| REQUIREMENT |
Here are some records; copy every line that holds the word "Команда".

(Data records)
┄┄┄┄┄┄┄┄┄┄

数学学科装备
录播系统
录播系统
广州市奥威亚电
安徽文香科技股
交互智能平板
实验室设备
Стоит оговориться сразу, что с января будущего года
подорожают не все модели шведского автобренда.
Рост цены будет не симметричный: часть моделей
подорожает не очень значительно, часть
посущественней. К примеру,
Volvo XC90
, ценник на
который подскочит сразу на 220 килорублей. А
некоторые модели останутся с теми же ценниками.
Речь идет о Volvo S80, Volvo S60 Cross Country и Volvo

┄┄┄┄┄┄┄┄┄┄

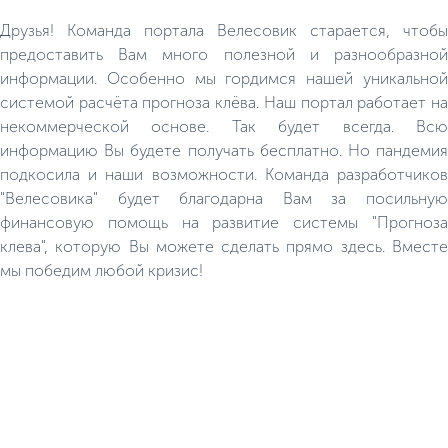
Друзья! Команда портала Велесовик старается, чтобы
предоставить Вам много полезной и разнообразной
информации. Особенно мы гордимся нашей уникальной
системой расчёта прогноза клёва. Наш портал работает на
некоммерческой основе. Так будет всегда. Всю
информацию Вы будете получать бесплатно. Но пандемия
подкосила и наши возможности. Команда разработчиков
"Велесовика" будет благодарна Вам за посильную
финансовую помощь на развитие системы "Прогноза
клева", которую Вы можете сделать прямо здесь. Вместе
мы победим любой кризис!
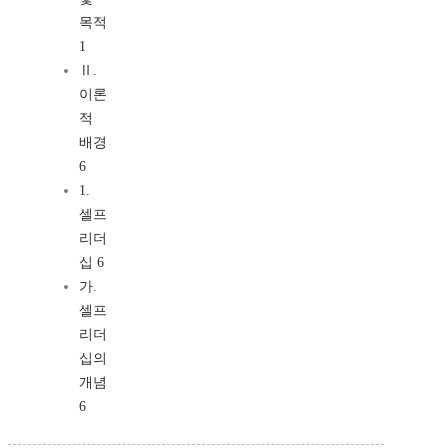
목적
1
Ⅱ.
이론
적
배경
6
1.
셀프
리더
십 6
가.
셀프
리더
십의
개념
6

┄┄┄┄┄┄┄┄┄┄

| SOLUTION TO THIS EXERCISE |
Друзья! Команда портала Велесовик старается, чтобы
подкосила и наши возможности. Команда разработчиков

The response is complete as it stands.